(Working data Opens)
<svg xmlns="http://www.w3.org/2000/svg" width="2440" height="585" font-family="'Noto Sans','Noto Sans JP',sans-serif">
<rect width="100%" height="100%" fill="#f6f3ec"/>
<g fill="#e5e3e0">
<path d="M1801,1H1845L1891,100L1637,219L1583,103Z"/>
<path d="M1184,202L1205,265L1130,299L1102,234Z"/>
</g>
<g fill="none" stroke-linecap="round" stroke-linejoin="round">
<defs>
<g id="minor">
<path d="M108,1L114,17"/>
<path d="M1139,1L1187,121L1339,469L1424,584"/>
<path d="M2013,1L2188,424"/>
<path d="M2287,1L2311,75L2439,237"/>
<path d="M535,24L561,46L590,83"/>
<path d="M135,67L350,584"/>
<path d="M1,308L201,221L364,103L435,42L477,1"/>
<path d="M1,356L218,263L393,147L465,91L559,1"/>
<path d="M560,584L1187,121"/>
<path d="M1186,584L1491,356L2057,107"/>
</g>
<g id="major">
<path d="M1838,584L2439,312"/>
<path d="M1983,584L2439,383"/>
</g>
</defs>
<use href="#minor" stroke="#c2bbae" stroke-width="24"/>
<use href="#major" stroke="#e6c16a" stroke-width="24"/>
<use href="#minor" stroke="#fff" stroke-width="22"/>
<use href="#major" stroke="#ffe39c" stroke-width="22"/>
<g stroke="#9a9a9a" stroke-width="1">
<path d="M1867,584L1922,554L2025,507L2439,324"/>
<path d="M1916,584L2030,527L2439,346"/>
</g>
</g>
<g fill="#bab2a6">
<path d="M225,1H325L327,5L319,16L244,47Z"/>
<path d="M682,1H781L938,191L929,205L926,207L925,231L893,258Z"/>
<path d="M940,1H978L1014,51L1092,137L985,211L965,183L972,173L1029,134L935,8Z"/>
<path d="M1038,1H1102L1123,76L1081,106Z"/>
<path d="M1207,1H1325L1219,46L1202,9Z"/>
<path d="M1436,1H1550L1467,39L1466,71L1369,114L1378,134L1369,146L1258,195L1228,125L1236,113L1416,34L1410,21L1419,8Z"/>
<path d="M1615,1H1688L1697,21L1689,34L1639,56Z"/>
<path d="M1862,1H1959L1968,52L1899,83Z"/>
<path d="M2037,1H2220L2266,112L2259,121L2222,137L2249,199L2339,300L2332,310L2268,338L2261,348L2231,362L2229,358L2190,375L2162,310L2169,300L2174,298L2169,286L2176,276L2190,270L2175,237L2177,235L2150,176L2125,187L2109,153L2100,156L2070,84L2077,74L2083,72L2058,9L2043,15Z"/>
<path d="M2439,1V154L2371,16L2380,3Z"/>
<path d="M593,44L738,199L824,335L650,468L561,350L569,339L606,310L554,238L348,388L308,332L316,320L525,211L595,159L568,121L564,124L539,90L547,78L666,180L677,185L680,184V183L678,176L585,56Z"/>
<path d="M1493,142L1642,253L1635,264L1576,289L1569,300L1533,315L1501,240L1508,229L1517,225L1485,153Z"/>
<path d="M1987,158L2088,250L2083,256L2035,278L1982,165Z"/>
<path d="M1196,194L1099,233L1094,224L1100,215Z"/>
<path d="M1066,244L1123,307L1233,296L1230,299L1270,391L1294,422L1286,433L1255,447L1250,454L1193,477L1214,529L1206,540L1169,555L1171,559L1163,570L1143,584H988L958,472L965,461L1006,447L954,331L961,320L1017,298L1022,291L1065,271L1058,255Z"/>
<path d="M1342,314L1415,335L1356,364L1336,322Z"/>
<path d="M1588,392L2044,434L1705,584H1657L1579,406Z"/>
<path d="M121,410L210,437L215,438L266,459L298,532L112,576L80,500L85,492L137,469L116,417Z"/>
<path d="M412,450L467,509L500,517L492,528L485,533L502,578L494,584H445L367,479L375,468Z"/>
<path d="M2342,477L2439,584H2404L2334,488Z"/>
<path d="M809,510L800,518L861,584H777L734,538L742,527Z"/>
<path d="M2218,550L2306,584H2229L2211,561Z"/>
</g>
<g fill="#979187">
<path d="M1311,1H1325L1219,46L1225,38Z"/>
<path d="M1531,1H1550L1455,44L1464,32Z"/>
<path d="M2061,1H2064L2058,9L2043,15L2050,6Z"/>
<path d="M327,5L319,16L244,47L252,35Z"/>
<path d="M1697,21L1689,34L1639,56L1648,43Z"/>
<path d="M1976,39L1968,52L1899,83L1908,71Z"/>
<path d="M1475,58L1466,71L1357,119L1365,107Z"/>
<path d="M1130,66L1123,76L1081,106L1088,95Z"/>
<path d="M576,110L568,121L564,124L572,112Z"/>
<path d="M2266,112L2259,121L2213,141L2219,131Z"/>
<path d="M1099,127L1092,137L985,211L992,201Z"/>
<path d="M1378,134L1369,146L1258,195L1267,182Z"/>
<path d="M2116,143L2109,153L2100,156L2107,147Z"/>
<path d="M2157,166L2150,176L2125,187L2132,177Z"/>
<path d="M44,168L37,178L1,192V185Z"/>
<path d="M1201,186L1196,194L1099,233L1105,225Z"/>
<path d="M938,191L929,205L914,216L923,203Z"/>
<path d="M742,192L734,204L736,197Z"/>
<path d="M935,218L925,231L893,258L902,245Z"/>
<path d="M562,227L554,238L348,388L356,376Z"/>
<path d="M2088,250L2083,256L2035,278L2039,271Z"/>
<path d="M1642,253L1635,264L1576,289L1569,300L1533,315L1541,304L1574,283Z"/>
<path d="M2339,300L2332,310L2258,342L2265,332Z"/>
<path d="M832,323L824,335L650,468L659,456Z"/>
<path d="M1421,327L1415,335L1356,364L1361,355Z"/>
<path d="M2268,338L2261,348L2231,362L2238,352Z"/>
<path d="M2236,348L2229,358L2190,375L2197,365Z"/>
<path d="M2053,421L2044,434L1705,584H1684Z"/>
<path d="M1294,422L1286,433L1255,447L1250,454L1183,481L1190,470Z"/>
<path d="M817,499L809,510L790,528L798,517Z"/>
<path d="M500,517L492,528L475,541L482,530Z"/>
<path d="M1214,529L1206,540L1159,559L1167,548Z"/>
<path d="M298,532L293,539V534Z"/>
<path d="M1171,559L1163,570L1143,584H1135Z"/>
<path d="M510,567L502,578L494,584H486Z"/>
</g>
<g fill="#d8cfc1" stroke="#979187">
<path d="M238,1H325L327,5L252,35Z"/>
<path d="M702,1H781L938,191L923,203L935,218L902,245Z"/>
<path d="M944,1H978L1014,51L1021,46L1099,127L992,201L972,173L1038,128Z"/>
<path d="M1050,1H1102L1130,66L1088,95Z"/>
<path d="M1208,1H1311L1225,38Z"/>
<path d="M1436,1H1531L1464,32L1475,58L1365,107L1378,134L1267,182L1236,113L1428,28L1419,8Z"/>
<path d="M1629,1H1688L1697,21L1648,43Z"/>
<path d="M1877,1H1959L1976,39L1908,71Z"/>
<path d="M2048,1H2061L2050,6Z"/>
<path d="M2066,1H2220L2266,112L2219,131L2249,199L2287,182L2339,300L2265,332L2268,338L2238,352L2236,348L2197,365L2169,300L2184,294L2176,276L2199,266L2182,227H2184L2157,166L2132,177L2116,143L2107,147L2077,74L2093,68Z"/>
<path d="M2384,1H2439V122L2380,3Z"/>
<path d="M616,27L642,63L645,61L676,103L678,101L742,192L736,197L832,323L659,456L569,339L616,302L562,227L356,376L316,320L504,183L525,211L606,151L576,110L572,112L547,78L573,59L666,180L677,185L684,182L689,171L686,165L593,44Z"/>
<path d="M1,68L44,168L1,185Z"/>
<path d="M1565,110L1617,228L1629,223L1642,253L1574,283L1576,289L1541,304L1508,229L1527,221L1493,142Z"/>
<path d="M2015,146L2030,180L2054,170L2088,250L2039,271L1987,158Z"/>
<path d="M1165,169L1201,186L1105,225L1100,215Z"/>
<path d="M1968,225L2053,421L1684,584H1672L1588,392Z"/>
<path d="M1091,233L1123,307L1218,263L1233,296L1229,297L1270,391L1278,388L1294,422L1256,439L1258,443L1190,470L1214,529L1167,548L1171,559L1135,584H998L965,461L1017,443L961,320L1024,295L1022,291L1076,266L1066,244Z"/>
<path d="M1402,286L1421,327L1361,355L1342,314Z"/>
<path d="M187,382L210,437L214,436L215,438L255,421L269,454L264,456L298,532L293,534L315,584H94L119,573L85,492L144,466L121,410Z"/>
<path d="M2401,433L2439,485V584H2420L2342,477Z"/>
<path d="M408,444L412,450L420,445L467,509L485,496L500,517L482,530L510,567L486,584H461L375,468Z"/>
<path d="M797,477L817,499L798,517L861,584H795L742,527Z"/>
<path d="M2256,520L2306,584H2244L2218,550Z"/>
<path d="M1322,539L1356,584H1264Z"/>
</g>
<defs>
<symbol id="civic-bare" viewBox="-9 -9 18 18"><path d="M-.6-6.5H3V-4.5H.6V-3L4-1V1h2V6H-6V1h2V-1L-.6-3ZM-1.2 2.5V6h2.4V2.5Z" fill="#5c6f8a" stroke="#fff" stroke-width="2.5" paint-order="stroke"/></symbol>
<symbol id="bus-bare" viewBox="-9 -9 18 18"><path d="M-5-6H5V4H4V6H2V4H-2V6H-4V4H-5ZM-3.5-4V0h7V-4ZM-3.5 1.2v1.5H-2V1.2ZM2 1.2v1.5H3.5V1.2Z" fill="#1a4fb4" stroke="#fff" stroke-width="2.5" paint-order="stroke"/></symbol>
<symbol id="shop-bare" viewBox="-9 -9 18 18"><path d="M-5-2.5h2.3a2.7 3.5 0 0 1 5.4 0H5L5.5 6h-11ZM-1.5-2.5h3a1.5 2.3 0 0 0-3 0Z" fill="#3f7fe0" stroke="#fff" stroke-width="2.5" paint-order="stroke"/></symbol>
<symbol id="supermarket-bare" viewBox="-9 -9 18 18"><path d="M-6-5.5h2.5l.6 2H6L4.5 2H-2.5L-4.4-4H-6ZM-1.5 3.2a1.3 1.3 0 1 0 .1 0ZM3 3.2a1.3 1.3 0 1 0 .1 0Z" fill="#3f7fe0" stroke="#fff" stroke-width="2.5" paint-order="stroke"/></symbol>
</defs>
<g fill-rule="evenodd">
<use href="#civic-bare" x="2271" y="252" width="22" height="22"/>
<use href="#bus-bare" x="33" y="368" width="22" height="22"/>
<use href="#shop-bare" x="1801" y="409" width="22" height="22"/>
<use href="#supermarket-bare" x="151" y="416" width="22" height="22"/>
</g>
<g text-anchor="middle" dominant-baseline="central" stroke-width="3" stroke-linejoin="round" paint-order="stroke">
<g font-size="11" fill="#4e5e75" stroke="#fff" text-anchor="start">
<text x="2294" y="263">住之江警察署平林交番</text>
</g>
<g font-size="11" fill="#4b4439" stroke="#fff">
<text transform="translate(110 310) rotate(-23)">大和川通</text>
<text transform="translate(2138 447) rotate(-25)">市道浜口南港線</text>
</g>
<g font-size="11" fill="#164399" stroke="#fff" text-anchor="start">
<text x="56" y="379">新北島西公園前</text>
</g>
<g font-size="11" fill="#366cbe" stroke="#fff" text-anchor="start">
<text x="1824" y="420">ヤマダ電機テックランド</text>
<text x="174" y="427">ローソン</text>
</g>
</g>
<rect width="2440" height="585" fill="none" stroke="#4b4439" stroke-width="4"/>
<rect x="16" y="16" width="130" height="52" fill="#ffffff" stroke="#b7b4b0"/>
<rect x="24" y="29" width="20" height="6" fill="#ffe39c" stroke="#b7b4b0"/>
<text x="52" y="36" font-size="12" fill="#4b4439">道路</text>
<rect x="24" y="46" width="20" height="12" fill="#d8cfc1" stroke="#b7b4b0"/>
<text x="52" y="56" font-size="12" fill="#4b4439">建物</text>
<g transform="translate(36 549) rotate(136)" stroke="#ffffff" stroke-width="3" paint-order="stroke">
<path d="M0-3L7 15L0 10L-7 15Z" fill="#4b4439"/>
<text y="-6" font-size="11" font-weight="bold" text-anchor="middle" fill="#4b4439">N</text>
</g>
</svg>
(Working data Closes)
*Work item:* Going through the material, find each line with the string "round". Then state only how many there are.

*Task answer:* 2